# Blog Content Extraction Fix Summary

**Last Updated:** 2026-01-10

## Problem Fixed

The blog content extraction script (`scripts/blog/extract-content.py`) had multiple critical issues:

1. **CTAs and Author Names Showing**: Content that should be removed was appearing in extracted posts
2. **Border/Container Divs Showing**: WordPress wrapper divs with container classes were not being removed
3. **Embeds/Videos Not Extracted**: Embedded content (iframes, scripts, videos) was not being explicitly preserved
4. **Links Not Being Added**: Internal links were not being inserted into content after extraction

## Solution Implemented

### 1. Improved CTA Removal (`remove_cta_sections()`)

**Changes:**
- Fixed pattern matching to handle nested divs
- Added defensive node removal (collect nodes first, then remove)
- Improved CTA text detection patterns
- Added "Demo buchen" to CTA patterns

**Patterns Handled:**
- Divs with `bg-ordio-sand` classes containing CTA text
- Divs with `order-3` class containing CTA text
- Any div containing CTA text with CTA-like classes
- Aggressive fallback for divs/sections with CTA text and button-like content

### 2. Improved Author Removal (`remove_author_elements()`)

**Changes:**
- Enhanced regex patterns to catch more variations
- Added pattern for short paragraphs starting with author info
- Added removal of any element containing only author info (divs, spans, etc.)

**Patterns Handled:**
- Paragraphs with `author-name` class
- Standalone paragraphs containing "Autor: [Name]" or "Von [Name]"
- Short paragraphs (< 50 chars) starting with author patterns
- Any element containing only author info

### 3. Added Container Removal (`remove_container_divs()`)

**New Function:**
- Removes WordPress wrapper/container divs while preserving content
- Unwraps container divs (replaces with children) instead of deleting
- Preserves embed containers (doesn't unwrap if contains embeds)

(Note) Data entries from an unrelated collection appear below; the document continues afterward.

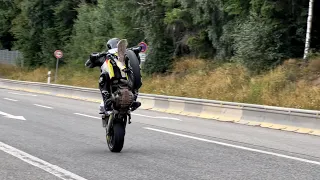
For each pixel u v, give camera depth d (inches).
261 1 900.6
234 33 1013.2
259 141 448.1
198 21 1123.9
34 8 2038.6
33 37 2144.4
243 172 295.4
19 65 2277.3
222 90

**Container Classes Removed:**
- `entry-content`
- `shadow-xl`
- `rounded-[25px]`
- `shadow`
- `rounded-lg`
- `container`
- `wrapper`
- `grid-cols`
- `order-*`
- `py-10`, `px-6`, `px-10`, `xl:py-12`
- `rounded-b-[25px]`, `rounded-t-none`

### 4. Added Embed Preservation (`preserve_embeds()`)

**New Function:**
- Explicitly marks embeds as protected
- Ensures iframes, scripts, videos are not accidentally removed
- Preserves WordPress embed blocks (`wp-block-embed`)

**Embed Types Preserved:**
- `<iframe>` tags (YouTube, Vimeo, etc.)
- `<script>` tags with `src` attribute (Podigee, etc.)
- `<video>` tags
- WordPress embed blocks (`wp-block-embed`)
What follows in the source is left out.